From the stairwell to the recording studio
After high school, Harris moved across the country in 2021 to begin her studies at UM’s Frost School of Music under the scorching sun of the Magic City.
During her first year on campus, she often decamped to the dingy stairwell of Stanford Residential College, her freshman residence hall, with only her phone and her acoustic guitar in hand. She transformed the reclusive, solitary space into a private enclave where she’d spend hours writing and recording new music.
From these initial sessions came the foundation of her debut single, “Mannequin,” a slow-burning alternative ballad exploring the messy feelings associated with missing a past lover.
Harris enlisted 20-year-old music-engineering major Jake Sonderman, who had experience mixing and producing singles for indie artists, to apply finishing touches to the track. He added backing instrumentals, and the pair spent a few studio sessions refining the single before releasing it last November. It didn’t quite reach “hit” status, garnering nearly 6,500 streams in its first year, but Harris is proud of the outcome.
“I received a bunch of messages from random people who loved the song,” Harris said. “I don’t really care that much about making money as an artist. I make music because I want to connect with people. I think my stories are relatable and can mean something to other people.”
Undeterred, Harris and Sonderman began work on her debut album in the winter of 2022. Entitled “Baby Steps,” the ten-track offering will recount the trials and tribulations Harris has faced while navigating friendships and romance within the bubble of a college campus.
Pulling inspiration from alternative pop stars such as Lana Del Ray and Phoebe Bridgers, Harris says the songs will shy away from the snappy structure of popular TikTok anthems that rush to upbeat choruses within the first 15 to 30 seconds. Instead, they’ll take the form of slow-tempo, drawn-out records that resemble descriptive poems, gently unspooling one life story after another.
“Every song is sort of a different major story of who Jasmine is,” Sonderman said. “The album does a pretty good job of portraying that story as a whole.”
‘This performance reminded me of why I even do music in the first place — to connect with people’
To record the tracks, Harris and Sonderman frequently dodged between the university’s on-campus facilities and their respective apartments. A personal and creative chemistry flourished between the duo, forged by countless hours of writing and composing.

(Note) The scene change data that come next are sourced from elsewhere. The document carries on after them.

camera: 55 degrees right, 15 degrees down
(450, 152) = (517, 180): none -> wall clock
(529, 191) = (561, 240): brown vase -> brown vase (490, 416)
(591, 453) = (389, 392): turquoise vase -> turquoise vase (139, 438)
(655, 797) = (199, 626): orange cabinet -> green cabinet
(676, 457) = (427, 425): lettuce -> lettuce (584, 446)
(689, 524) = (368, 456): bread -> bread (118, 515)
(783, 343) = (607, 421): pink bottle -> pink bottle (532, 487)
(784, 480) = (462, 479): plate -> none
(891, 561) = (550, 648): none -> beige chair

“Sometimes we both are on the same page about where the song’s going to go, and other times we’re really not,” Sonderman explained, adding that the album is an amalgamation of “all of her influences.”

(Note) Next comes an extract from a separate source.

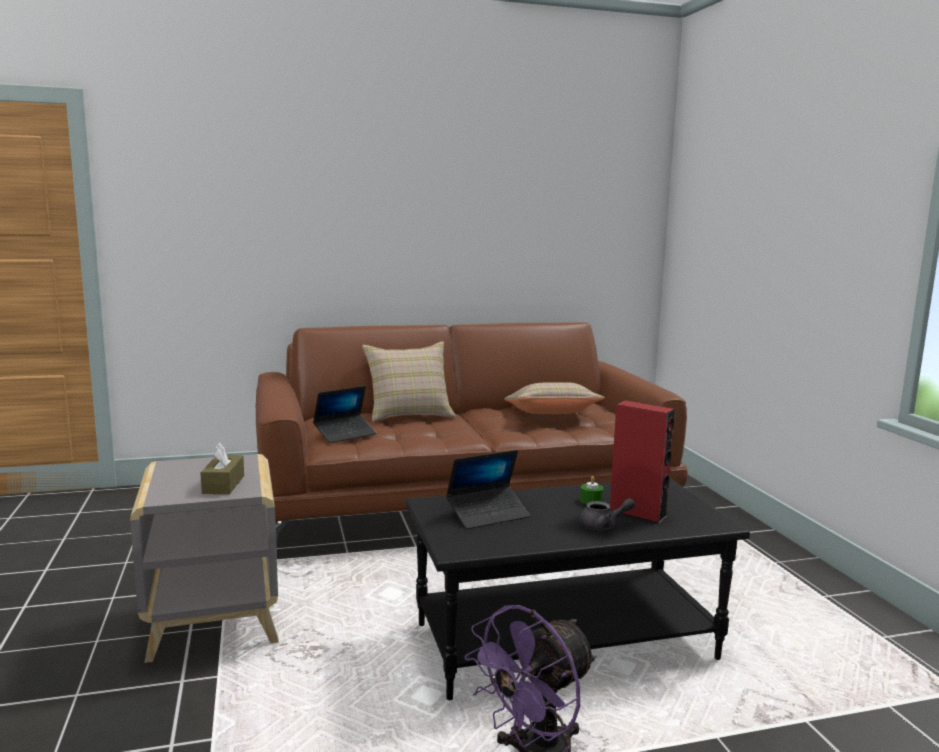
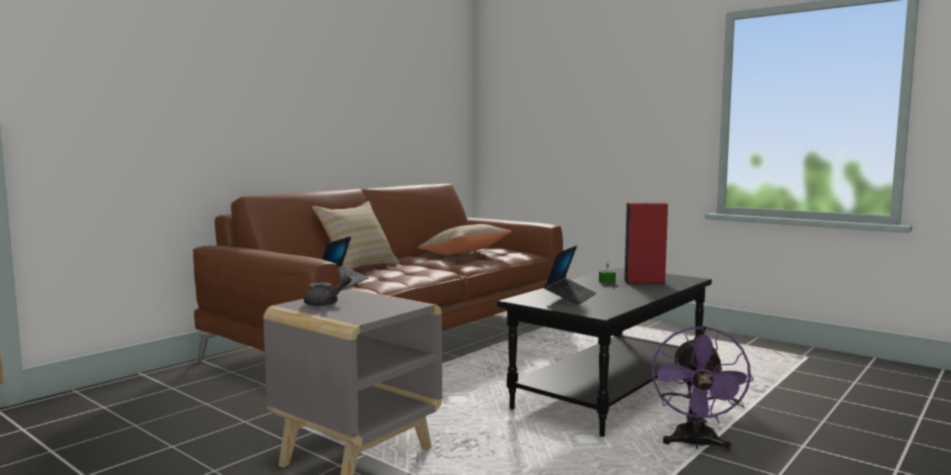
camera: 35 degrees left, 5 degrees down
(223, 484) = (383, 305): brown tissue box -> none
(603, 526) = (643, 289): grey teapot -> grey teapot (327, 303)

“As Jasmine grew to trust me more, she would let me finish an idea and would grow to really like it,” he said. “But she gets the final call.”

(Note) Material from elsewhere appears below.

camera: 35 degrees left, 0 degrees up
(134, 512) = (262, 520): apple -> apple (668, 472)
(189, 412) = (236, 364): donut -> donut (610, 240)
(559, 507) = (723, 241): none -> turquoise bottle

Neither Harris nor Sonderman are divulging too many specifics about what to expect from the album, but it’s clear that it will bottle up the same essence she brings to her performances — a relaxed, at-ease sense of authenticity that evokes a developing artist who’s feeling the pull of the spotlight, the resistance stemming from her apprehensions, and the spectrum of experiences and emotions she’s navigating as a college student.
Back on stage at United Wesley Chapel, after half an hour of performing songs that drew both laughter and tears from the audience, Harris positioned her slender fingers on her acoustic guitar and strummed her setlist’s final note. As the storm still raged outside, and the sound of applause overtook the momentary silence inside the chapel, I rose from my seat at the back and made my way toward her.
By now, Harris had already joined her friends in the crowd, and I hoped to congratulate her before she was swept away into the night to celebrate. I caught her for just the briefest of moments and asked her how she felt about the show.
“This performance reminded me of why I even do music in the first place — to connect with people,” she told me. An ear-to-ear smile stretched across her face, and she looked precisely where she was meant to be.